On the trace theory and restrictions of Sobolev space functions

Question

Consider a connected open bounded subset $D\subset \mathbb{R}^d$ with smooth boundary. It is easier to state for the disc so I will do so. I don't think it would change the argument (except for in our case the torus is one-dim, so the projection on the curve allows us to say it is absolutely continuous? If so it is not my intention, I am interested in boundaries of higher dimension.)

Consider $D:=\{x\in\mathbb{R}^2\mid \|x\|_2<1 \}$ and $\partial D=\mathbb{T}=\{x\in\mathbb{R}^2\mid \|x\|_2=1 \}$.

Let $H^m(D):=W^{m,2}(D)$ the Sobolev space and let $H^{s}(\mathbb{T})$ be the subspace of functions $f\in L^2(\mathbb{T})$ such that

$$ \| f \|_{H^s(\mathbb{T})} := \sum_{k\in\mathbb{Z}} (1+k^2)^s|f_k|^2<\infty, $$ where $f_k:=\int_{0}^{2\pi}|f(\theta)e^{ik\theta}|\mathrm{d}\theta$.
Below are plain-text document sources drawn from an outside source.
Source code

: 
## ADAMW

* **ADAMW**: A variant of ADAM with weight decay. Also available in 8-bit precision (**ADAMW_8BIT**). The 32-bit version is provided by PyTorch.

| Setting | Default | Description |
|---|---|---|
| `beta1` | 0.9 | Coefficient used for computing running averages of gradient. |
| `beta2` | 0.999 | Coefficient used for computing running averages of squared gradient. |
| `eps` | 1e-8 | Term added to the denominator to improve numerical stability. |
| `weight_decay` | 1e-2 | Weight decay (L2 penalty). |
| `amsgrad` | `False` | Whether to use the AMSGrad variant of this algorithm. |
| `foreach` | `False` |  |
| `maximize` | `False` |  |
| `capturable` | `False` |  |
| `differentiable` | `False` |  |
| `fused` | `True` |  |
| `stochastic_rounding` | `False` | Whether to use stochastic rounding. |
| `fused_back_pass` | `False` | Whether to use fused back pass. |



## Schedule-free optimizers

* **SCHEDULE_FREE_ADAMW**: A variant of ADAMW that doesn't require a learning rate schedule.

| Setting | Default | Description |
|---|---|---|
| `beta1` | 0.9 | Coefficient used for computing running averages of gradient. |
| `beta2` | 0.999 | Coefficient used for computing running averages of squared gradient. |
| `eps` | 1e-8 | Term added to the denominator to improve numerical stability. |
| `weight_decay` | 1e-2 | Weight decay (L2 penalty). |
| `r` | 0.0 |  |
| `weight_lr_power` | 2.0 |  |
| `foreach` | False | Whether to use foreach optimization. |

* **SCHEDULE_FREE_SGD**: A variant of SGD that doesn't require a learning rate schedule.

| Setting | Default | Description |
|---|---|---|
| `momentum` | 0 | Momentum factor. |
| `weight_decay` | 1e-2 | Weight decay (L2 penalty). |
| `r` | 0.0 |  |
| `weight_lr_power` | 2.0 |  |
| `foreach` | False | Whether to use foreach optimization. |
Let $f\in H^m(D)$ ($m\in\mathbb{N}$). In general, the trace theorem tells us that $Tf\in H^{m-\frac12}(\mathbb{T})$.

Does the following make sense? Let $f\in C(\overline{D})\cap H^m(D)$. (I do this so that the value at each point make sense.) Let $[g(r)](\cdot):=f(r,\cdot)$, then, for each $r\in[0,1]$.
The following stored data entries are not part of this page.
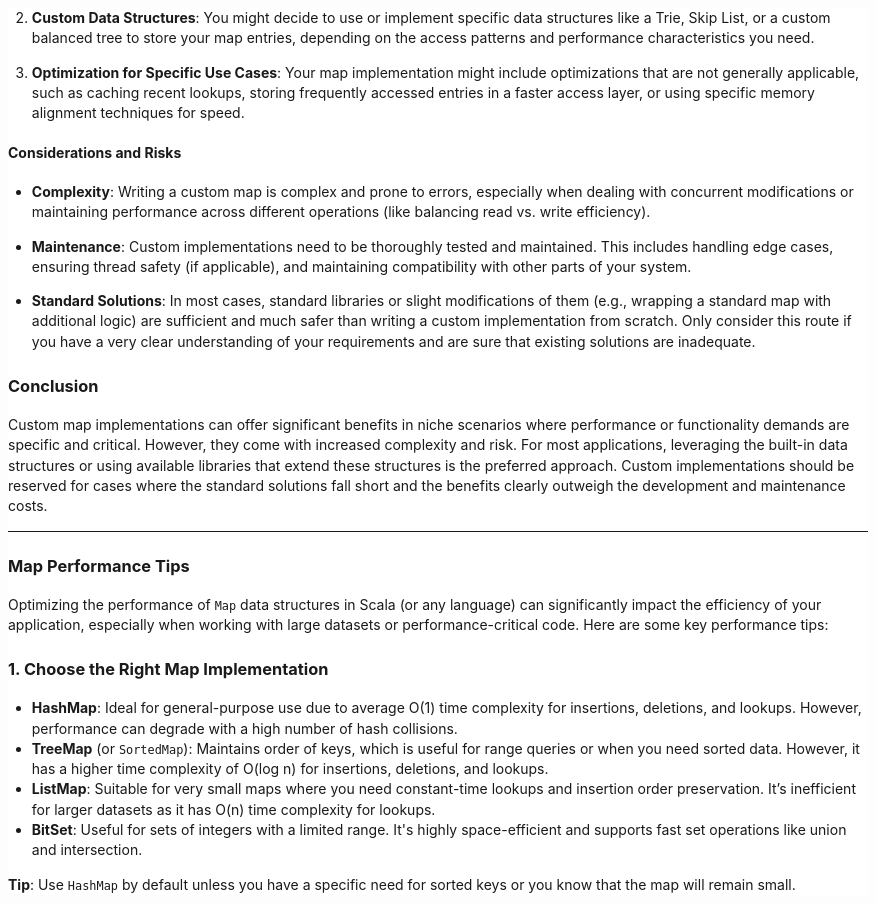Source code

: 2. **Custom Data Structures**: You might decide to use or implement specific data structures like a Trie, Skip List, or a custom balanced tree to store your map entries, depending on the access patterns and performance characteristics you need.

3. **Optimization for Specific Use Cases**: Your map implementation might include optimizations that are not generally applicable, such as caching recent lookups, storing frequently accessed entries in a faster access layer, or using specific memory alignment techniques for speed.

#### Considerations and Risks

- **Complexity**: Writing a custom map is complex and prone to errors, especially when dealing with concurrent modifications or maintaining performance across different operations (like balancing read vs. write efficiency).

- **Maintenance**: Custom implementations need to be thoroughly tested and maintained. This includes handling edge cases, ensuring thread safety (if applicable), and maintaining compatibility with other parts of your system.

- **Standard Solutions**: In most cases, standard libraries or slight modifications of them (e.g., wrapping a standard map with additional logic) are sufficient and much safer than writing a custom implementation from scratch. Only consider this route if you have a very clear understanding of your requirements and are sure that existing solutions are inadequate.

### Conclusion

Custom map implementations can offer significant benefits in niche scenarios where performance or functionality demands are specific and critical. However, they come with increased complexity and risk. For most applications, leveraging the built-in data structures or using available libraries that extend these structures is the preferred approach. Custom implementations should be reserved for cases where the standard solutions fall short and the benefits clearly outweigh the development and maintenance costs.

---

### Map Performance Tips

Optimizing the performance of `Map` data structures in Scala (or any language) can significantly impact the efficiency of your application, especially when working with large datasets or performance-critical code. Here are some key performance tips:

### 1. **Choose the Right Map Implementation**

- **HashMap**: Ideal for general-purpose use due to average O(1) time complexity for insertions, deletions, and lookups. However, performance can degrade with a high number of hash collisions.
- **TreeMap** (or `SortedMap`): Maintains order of keys, which is useful for range queries or when you need sorted data. However, it has a higher time complexity of O(log n) for insertions, deletions, and lookups.
- **ListMap**: Suitable for very small maps where you need constant-time lookups and insertion order preservation. It’s inefficient for larger datasets as it has O(n) time complexity for lookups.
- **BitSet**: Useful for sets of integers with a limited range. It's highly space-efficient and supports fast set operations like union and intersection.

**Tip**: Use `HashMap` by default unless you have a specific need for sorted keys or you know that the map will remain small.
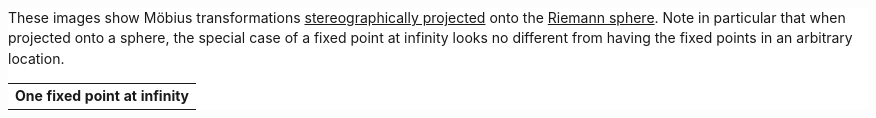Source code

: <p>These images show Möbius transformations <a href="/wiki/Stereographic_projection" title="Stereographic projection">stereographically projected</a> onto the <a href="/wiki/Riemann_sphere" title="Riemann sphere">Riemann sphere</a>. Note in particular that when projected onto a sphere, the special case of a fixed point at infinity looks no different from having the fixed points in an arbitrary location.
</p>
<table>

<tr>
<td colspan="3" align="center"> <b>One fixed point at infinity</b>
</td></tr>
<tr>
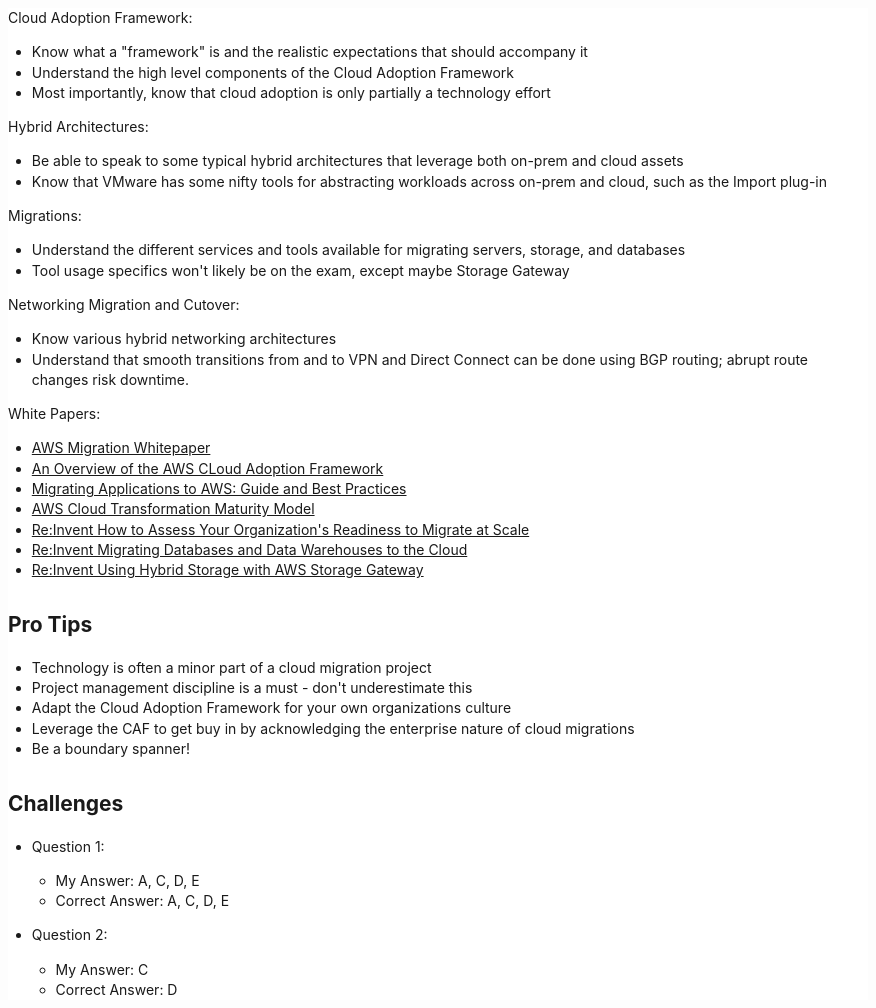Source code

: Cloud Adoption Framework:
* Know what a "framework" is and the realistic expectations that should accompany it
* Understand the high level components of the Cloud Adoption Framework
* Most importantly, know that cloud adoption is only partially a technology effort

Hybrid Architectures:
* Be able to speak to some typical hybrid architectures that leverage both on-prem and cloud assets
* Know that VMware has some nifty tools for abstracting workloads across on-prem and cloud, such as the Import plug-in

Migrations:
* Understand the different services and tools available for migrating servers, storage, and databases
* Tool usage specifics won't likely be on the exam, except maybe Storage Gateway

Networking Migration and Cutover:
* Know various hybrid networking architectures 
* Understand that smooth transitions from and to VPN and Direct Connect can be done using BGP routing; abrupt route changes risk downtime.

White Papers:
* [AWS Migration Whitepaper](https://d1.awsstatic.com/whitepapers/Migration/aws-migration-whitepaper.pdf)
* [An Overview of the AWS CLoud Adoption Framework](https://d1.awsstatic.com/whitepapers/aws_cloud_adoption_framework.pdf)
* [Migrating Applications to AWS: Guide and Best Practices](https://d1.awsstatic.com/whitepapers/Migration/migrating-applications-to-aws.pdf)
* [AWS Cloud Transformation Maturity Model](https://d1.awsstatic.com/whitepapers/AWS-Cloud-Transformation-Maturity-Model.pdf)
* [Re:Invent How to Assess Your Organization's Readiness to Migrate at Scale](https://www.youtube.com/watch?v=id-PY0GBHXA&ab_channel=AmazonWebServices)
* [Re:Invent Migrating Databases and Data Warehouses to the Cloud](https://www.youtube.com/watch?v=Y33TviLMBFY&ab_channel=AmazonWebServices)
* [Re:Invent Using Hybrid Storage with AWS Storage Gateway](https://www.youtube.com/watch?v=9wgaV70FeaM)


## Pro Tips
* Technology is often a minor part of a cloud migration project
* Project management discipline is a must - don't underestimate this
* Adapt the Cloud Adoption Framework for your own organizations culture
* Leverage the CAF to get buy in by acknowledging the enterprise nature of cloud migrations
* Be a boundary spanner!


## Challenges
* Question 1:
    - My Answer: A, C, D, E
    - Correct Answer: A, C, D, E

* Question 2:
    - My Answer: C
    - Correct Answer: D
Q1. Is it true to say $g(r)\in H^{m-\frac12}(\mathbb{T})$ ($r\in[0,1]$)?

Q2. If $f\in C^m(\overline{D})$, then $f(r,\cdot)\in C^m(\mathbb{T})$ $(r\in[0,1])$. But if we have only $f\in H^m(D)\cap C(\overline{D})$, can we not say $f(r,\cdot)\in H^{m}(\mathbb{T})$ even when $r<1$? Can we say $f(r,\cdot)\in H^{m-\frac12}(\mathbb{T})$ ($0\in[0,1]$)?

Q3. This might sound like a stupid question, but: Suppose that firstly we only know $f\in H^{m}(D)$. Suppose that we successfully show that $g(r)\in H^{m}(\mathbb{T})$ ($r\in[0,1]$), when we only knew $f\in H^{m}(D)$ at first. This does not contradict with the trace theorem, as it does not say it is sharp in general? I think it is fine, but the phrase 'we have to lose' from "The reason we have to lose half-derivative when restricting is that we can gain half-derivative when extending." in Intuition behind losing half a derivative via the trace operator confuses me, together with all the equivalence-class-of-functions subtlety.

Answer 1

Short answers. Q1: yes. Q2: no, but yes for almost every $r$. Q3: sharp forms of trace theorem also exists, and the target space in it (a Besov space) has lower regularity.

Explanation: Q1. You can apply trace theorem on a smaller disk.

Q2-3. The reason we may lose regularity when restricting to a surface is that the surface may pass through a singularity of the function, which has greater effect in smaller dimensions. Consider $u(x)=|x|^\alpha$. This is in $H^m$ on $n$-dimensional ball when $2(\alpha-m)>-n$. If the function is restricted to a $k$-dimensional plane passing through $0$, the condition becomes $2(\alpha-m)>-k$, which is more restrictive.

However, one can make a Fubini-type argument that the restriction to almost every plane/sphere must have at least as much regularity as the original function. (To see how, first do this for $L^p$; then apply to derivatives of $u$; fractional-order case is more difficult.)